__READING TEXT__:
- - - -
File: DESIGN.md

package info (click to toggle)
pglogical 2.4.6-1
links: PTS, VCS
area: main
in suites: forky, sid
size: 4,236 kB
sloc: ansic: 39,239; sql: 4,466; perl: 693; makefile: 210; sh: 77
file content (230 lines) | stat: -rw-r--r-- 11,376 bytes
parent folder | download | duplicates (5)
# Design decisions

Explanations of why things are done the way they are.

## Why does pglogical_output exist when there's wal2json etc?

`pglogical_output` does plenty more than convert logical decoding change
messages to a wire format and send them to the client.

It handles format negotiations, sender-side filtering using pluggable hooks
(and the associated plugin handling), etc. The protocol its self is also
important, and incorporates elements like binary datum transfer that can't be
easily or efficiently achieved with json.

## Custom binary protocol

Why do we have a custom binary protocol inside the walsender / copy both protocol,
rather than using a json message representation?

Speed and compactness. It's expensive to create json, with lots of allocations.
It's expensive to decode it too. You can't represent raw binary in json, and must
encode it, which adds considerable overhead for some data types. Using the
obvious, easy to decode json representations also makes it difficult to do
later enhancements planned for the protocol and decoder, like caching row
metadata.

The protocol implementation is fairly well encapsulated, so in future it should
be possible to emit json instead for clients that request it. Right now that's
not the priority as tools like wal2json already exist for that.
- - - -
__WHAT TO WORK ON__:
- A) In one to three sentences, explain why the pglogical design notes say a custom binary protocol is used instead of a json message representation.
- B) Pick up the pglogical design notes after their last sentence and continue them.
- - - -
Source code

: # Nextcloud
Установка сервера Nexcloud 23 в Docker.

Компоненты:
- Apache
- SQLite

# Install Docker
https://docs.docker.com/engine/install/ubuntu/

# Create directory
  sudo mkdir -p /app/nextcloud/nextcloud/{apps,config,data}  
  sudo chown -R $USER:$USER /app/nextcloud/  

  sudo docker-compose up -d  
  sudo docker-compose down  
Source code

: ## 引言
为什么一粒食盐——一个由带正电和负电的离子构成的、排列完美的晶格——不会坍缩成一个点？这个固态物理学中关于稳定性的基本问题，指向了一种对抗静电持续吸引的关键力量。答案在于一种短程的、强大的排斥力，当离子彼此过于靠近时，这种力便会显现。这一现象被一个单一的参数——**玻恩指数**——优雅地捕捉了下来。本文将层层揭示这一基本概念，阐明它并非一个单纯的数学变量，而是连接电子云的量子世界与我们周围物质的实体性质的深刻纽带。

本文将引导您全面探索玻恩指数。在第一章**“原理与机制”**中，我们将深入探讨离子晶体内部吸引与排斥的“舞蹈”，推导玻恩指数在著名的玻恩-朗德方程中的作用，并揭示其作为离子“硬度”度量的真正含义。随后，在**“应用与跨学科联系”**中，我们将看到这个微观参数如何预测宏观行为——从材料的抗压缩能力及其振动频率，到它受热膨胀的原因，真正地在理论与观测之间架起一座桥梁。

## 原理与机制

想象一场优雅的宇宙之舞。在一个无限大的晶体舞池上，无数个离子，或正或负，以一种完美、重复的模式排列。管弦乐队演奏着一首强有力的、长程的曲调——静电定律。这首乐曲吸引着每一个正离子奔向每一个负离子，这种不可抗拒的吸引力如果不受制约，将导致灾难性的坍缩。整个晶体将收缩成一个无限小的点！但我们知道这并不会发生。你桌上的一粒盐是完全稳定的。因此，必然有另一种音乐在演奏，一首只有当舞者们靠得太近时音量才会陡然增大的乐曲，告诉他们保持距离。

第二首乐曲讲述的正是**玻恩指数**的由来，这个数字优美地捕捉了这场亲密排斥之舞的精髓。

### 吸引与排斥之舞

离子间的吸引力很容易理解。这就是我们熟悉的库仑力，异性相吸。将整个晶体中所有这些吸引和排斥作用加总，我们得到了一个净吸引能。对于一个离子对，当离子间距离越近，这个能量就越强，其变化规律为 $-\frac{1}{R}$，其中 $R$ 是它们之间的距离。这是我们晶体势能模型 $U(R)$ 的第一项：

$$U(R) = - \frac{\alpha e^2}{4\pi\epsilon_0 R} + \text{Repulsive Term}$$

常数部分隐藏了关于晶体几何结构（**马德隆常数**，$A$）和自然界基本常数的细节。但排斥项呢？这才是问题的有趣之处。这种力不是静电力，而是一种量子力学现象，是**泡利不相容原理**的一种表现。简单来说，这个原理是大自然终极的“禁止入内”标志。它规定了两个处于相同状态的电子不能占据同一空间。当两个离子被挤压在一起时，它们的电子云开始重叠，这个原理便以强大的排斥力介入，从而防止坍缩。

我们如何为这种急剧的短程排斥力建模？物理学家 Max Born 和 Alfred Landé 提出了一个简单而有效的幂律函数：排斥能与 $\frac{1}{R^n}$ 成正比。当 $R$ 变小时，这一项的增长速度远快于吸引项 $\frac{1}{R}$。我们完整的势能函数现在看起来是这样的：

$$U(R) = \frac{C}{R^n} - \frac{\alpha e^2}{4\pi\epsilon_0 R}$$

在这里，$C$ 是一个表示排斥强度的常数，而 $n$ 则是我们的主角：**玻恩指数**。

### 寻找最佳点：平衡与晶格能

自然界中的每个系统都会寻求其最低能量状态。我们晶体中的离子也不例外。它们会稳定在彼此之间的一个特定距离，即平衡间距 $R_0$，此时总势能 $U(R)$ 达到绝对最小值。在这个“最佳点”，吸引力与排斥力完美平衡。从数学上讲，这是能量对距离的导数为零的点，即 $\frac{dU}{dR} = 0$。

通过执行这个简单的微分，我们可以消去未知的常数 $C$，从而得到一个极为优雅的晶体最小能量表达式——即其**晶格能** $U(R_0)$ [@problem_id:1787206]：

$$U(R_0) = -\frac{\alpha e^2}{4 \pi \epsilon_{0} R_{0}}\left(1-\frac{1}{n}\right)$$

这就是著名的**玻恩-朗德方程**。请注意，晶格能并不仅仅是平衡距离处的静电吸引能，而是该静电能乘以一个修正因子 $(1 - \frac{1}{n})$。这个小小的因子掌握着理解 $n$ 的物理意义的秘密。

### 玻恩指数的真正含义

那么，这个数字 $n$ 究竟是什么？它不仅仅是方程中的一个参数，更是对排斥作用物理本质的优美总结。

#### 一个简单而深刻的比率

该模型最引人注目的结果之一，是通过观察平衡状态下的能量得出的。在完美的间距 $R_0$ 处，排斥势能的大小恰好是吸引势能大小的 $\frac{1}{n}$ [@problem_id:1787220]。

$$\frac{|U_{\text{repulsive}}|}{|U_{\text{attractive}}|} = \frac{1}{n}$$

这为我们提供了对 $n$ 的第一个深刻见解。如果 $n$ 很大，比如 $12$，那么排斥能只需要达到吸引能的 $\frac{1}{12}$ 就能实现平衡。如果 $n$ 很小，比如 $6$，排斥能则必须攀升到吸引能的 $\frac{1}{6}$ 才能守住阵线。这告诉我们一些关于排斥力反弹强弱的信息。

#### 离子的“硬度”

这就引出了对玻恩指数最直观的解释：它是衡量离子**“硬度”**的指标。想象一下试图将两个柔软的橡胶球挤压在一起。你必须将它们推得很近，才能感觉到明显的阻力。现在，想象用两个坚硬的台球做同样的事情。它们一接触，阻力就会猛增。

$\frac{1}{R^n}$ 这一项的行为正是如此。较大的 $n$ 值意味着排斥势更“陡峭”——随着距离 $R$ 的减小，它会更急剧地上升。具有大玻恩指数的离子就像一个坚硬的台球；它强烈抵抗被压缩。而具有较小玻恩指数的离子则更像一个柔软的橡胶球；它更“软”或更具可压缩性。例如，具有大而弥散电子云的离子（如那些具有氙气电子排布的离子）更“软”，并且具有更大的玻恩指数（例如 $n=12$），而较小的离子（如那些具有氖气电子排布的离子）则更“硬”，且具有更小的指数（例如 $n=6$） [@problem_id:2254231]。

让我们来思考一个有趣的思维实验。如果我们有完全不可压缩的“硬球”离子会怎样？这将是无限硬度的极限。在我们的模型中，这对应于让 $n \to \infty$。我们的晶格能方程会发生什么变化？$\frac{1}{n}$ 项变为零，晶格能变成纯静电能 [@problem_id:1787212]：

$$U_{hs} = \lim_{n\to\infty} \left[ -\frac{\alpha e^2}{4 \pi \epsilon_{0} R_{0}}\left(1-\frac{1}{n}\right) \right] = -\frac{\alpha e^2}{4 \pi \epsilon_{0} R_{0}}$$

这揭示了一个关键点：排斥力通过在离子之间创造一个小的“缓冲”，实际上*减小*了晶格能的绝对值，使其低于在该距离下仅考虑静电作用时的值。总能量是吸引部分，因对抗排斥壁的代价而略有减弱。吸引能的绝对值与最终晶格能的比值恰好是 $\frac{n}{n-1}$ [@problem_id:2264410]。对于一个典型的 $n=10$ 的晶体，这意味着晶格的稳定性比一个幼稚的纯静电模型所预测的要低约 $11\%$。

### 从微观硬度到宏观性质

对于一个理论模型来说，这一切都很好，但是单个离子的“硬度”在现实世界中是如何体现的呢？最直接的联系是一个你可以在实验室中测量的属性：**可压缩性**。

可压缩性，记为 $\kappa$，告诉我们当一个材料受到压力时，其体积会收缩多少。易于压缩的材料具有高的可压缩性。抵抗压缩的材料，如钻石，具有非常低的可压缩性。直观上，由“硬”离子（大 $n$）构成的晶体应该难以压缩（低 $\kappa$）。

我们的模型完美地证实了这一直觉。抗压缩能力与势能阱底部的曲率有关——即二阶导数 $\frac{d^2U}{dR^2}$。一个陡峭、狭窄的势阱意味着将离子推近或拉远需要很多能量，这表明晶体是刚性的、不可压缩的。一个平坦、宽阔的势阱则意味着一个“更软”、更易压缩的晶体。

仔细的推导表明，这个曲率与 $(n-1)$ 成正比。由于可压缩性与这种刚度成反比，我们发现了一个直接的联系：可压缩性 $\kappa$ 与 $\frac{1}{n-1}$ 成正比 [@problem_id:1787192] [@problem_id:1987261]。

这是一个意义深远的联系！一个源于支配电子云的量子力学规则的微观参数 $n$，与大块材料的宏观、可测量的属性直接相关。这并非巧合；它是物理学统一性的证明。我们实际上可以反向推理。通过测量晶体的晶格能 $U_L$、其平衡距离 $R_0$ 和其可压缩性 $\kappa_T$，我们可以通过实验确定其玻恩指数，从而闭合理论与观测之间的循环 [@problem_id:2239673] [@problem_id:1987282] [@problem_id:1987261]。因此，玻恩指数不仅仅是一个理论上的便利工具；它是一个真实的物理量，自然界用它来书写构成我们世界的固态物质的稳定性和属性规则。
- - - -
__RESULTS OF THE TASKS__:
- A) The custom binary protocol is used for speed and compactness, because creating and decoding json is expensive and needs many allocations. Json also can't represent raw binary, so that data must be encoded, which adds considerable overhead for some data types. Simple json representations would also make planned protocol and decoder enhancements, such as caching row metadata, harder to add.

- B)
## Column metadata

The output plugin sends metadata for columns - at minimum, the column names -
before each row that first refers to that relation.

The reason metadata must be sent is that the upstream and downstream table's
attnos don't necessarily correspond. The column names might, and their ordering
might even be the same, but any column drop or column type change will result
in a dropped column on one side. So at the user level the tables look the same,
but their attnos don't match, and if we rely on attno for replication we'll get
the wrong data in the wrong columns. Not pretty.

That could be avoided by requiring that the downstream table be strictly
maintained by DDL replication, but:

* We don't want to require DDL replication
* That won't work with multiple upstreams feeding into a table
* The initial table creation still won't be correct if the table has dropped
  columns, unless we (ab)use `pg_dump`'s `--binary-upgrade` support to emit
  tables with dropped columns, which we don't want to do.

So despite the bandwidth cost, we need to send metadata.

Support for type metadata is penciled in to the protocol so that clients that
don't have table definitions at all - like queueing engines - can decode the
data. That'll also permit type validation sanity checking on the apply side
with logical replication.

The upstream expects the client to cache this metadata and re-use it when data
is sent for the relation again. Cache size controls, an LRU and purge
notifications will be added later; for now the client must cache everything
indefinitely.

## Relation metadata cache size controls

The relation metadata cache will have downstream size control added. The
downstream will send a parameter indicating that it supports caching, and the
maximum cache size desired.

Since there is no downstream-to-upstream communication after the startup params
there's no easy way for the downstream to tell the upstream when it purges
cache entries. So the downstream cache is a slave cache that must depend
strictly on the upstream cache. The downstream tells the upstream how to manage
its cache and then after that it just follows orders.

To keep the caches in sync so the upstream never sends a row without knowing
the downstream has metadata for it cached the downstream must always cache
relation metadata when it receives it, and may not purge it from its cache
until it receives a purge message for that relation from the upstream. If a
new metadata message for the same relation arrives it *must* replace the old
entry in the cache.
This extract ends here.